The present notion that central banks should flood the world with cheap money without any consequences will seem absurd in a few years. Mortgage rates of less than 1 per cent will seem as odd as the 17 per cent rate of the 1980s seems now.
In recent days we have been getting hints from both the US Federal Reserve in America and the Bank of England that they will start to restrict the supply of new money in the economy. When they do, it will blow some froth off the speculative boom. That much would be welcome. But it is not enough.
We must create a pathway for all people to build wealth – not just for those who get lucky because they happen to own property or some other asset that’s shot up in value.
Our politicians and bankers have difficult choices ahead. I do not envy them.
If, as I expect, inflation will settle at 3, 4 or 5 per cent, the central banks will have to put up interest rates. There really are no other effective weapons.
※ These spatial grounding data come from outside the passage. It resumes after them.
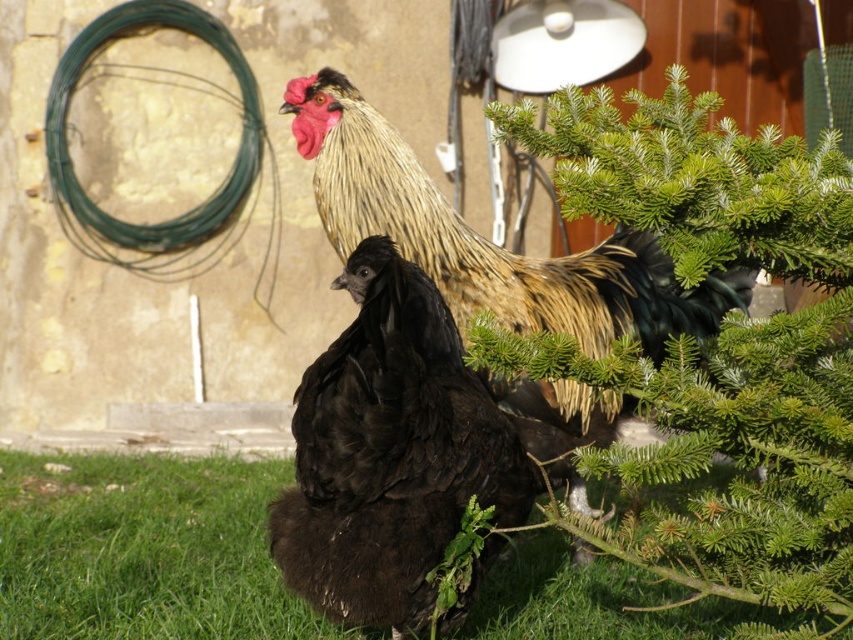
Question: Is black feathered chicken at center in front of black feathered rooster at center?

Choices:
 (A) no
 (B) yes

Answer: (B)

Question: Which point is farther from the camera taking this photo?

Choices:
 (A) (532, 445)
 (B) (737, 396)
 (C) (659, 595)

Answer: (C)

Question: Is black feathered chicken at center smaller than black feathered rooster at center?

Choices:
 (A) yes
 (B) no

Answer: (A)

Question: Does green needle-like leaves at center right appear on the left side of black feathered chicken at center?

Choices:
 (A) yes
 (B) no

Answer: (B)

Question: Which point appears farthest from the camera in this image?

Choices:
 (A) (18, 477)
 (B) (492, 305)
 (C) (402, 435)

Answer: (A)

Question: Considering the real-world distances, which object is closest to the green needle-like leaves at center right?

Choices:
 (A) black feathered chicken at center
 (B) green soft grass at lower left
 (C) black feathered rooster at center

Answer: (A)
Yet the bankers will be cautious. Despite the dangers of inflation, they dare not go too far. If interest rates are too high, the cost of servicing government debt – a cost that is already climbing in the UK – will be uncontrollable.
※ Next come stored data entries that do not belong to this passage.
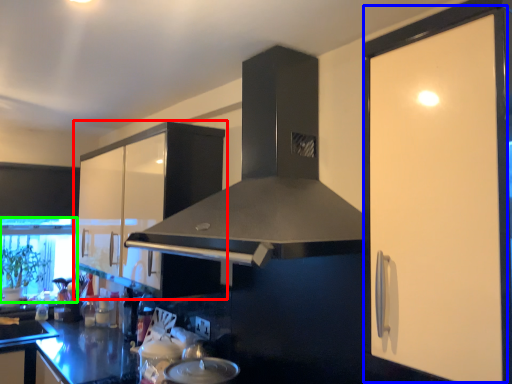
Question: Which is nearer to the cabinetry (highlighted by a red box)? screen door (highlighted by a blue box) or window screen (highlighted by a green box).

Choices:
 (A) screen door
 (B) window screen

Answer: (B)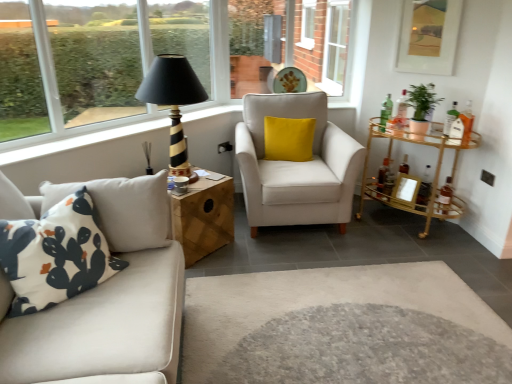
Measure the distance between yellow velvet pillow at center, which is the 2th pillow from left to right, and camera.

3.37 meters.

You are a GUI agent. You are given a task and a screenshot of the screen. Output one action in this format:
    pyautogui.click(x=<x>, y=<y>)
    Task: Click on the gold metallic bar cart at right, which is the 2th table in left-to-right order
    Image resolution: width=512 pixels, height=384 pixels.
    Given the screenshot: What is the action you would take?
    pyautogui.click(x=415, y=177)

This screenshot has width=512, height=384. Find the location of `wooden picture frame at right, arranged as the first picture frame when ordered from the bottom`. wooden picture frame at right, arranged as the first picture frame when ordered from the bottom is located at coordinates (405, 190).

Measure the distance between point (x=411, y=124) and camera.

Point (x=411, y=124) is 3.10 meters away from camera.

The height and width of the screenshot is (384, 512). I want to click on yellow velvet pillow at center, acting as the 2th pillow starting from the front, so click(x=289, y=139).

Can you confirm if green matte plant at upper right is bigger than wooden picture frame at right, acting as the 2th picture frame starting from the top?

Yes, green matte plant at upper right is bigger than wooden picture frame at right, acting as the 2th picture frame starting from the top.

From a real-world perspective, does green matte plant at upper right sit lower than wooden picture frame at right, arranged as the first picture frame when ordered from the bottom?

No, from a real-world perspective, green matte plant at upper right is not under wooden picture frame at right, arranged as the first picture frame when ordered from the bottom.

Is green matte plant at upper right not inside wooden picture frame at right, arranged as the first picture frame when ordered from the bottom?

Yes, green matte plant at upper right is outside of wooden picture frame at right, arranged as the first picture frame when ordered from the bottom.

Is there a large distance between green matte plant at upper right and wooden picture frame at right, arranged as the first picture frame when ordered from the bottom?

They are positioned close to each other.

Between white glass window at upper right, which ranks as the 2th window in back-to-front order, and wooden picture frame at right, acting as the 2th picture frame starting from the top, which one appears on the left side from the viewer's perspective?

white glass window at upper right, which ranks as the 2th window in back-to-front order.

Considering the positions of objects white glass window at upper right, which ranks as the 2th window in back-to-front order, and wooden picture frame at right, acting as the 2th picture frame starting from the top, in the image provided, who is in front, white glass window at upper right, which ranks as the 2th window in back-to-front order, or wooden picture frame at right, acting as the 2th picture frame starting from the top,?

wooden picture frame at right, acting as the 2th picture frame starting from the top.

Does point (346, 7) come farther from viewer compared to point (396, 184)?

Yes, point (346, 7) is farther from viewer.

Is wooden cube at center, the first table when ordered from left to right, at the back of black striped wood table lamp at upper center?

No, black striped wood table lamp at upper center's orientation is not away from wooden cube at center, the first table when ordered from left to right.

Looking at this image, from the image's perspective, which one is positioned lower, black striped wood table lamp at upper center or wooden cube at center, the first table when ordered from left to right?

From the image's view, wooden cube at center, the first table when ordered from left to right, is below.

Is black striped wood table lamp at upper center wider or thinner than wooden cube at center, the first table when ordered from left to right?

In the image, black striped wood table lamp at upper center appears to be more narrow than wooden cube at center, the first table when ordered from left to right.

From the picture: How many degrees apart are the facing directions of black striped wood table lamp at upper center and wooden cube at center, the first table when ordered from left to right?

0.000128 degrees.

Considering the relative positions of yellow velvet pillow at center, which ranks as the 2th pillow in bottom-to-top order, and wooden cube at center, the first table when ordered from left to right, in the image provided, is yellow velvet pillow at center, which ranks as the 2th pillow in bottom-to-top order, behind wooden cube at center, the first table when ordered from left to right,?

Yes, yellow velvet pillow at center, which ranks as the 2th pillow in bottom-to-top order, is further from the camera.

Is yellow velvet pillow at center, which is the 2th pillow from left to right, at the left side of wooden cube at center, marked as the 2th table in a right-to-left arrangement?

No.

Measure the distance from yellow velvet pillow at center, which is the 2th pillow from left to right, to wooden cube at center, marked as the 2th table in a right-to-left arrangement.

They are 83.15 centimeters apart.

Which of these two, yellow velvet pillow at center, marked as the first pillow in a top-to-bottom arrangement, or wooden cube at center, marked as the 2th table in a right-to-left arrangement, is thinner?

yellow velvet pillow at center, marked as the first pillow in a top-to-bottom arrangement, is thinner.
And it makes no sense to precipitate a housing crash here, in the US, or anywhere by raising the cost of borrowing to unaffordable levels.
The bottom line? We’ll be stuck with stubborn inflation for some time yet.
Yes, we must claw our way out of this jam – but without causing yet more damage and social division.
That means, for example, getting back to a position where young people can earn enough, and save enough, to buy themselves a home.
Inflating the price of assets has set the poor against the rich and the young against the old. It is both pernicious and unsustainable.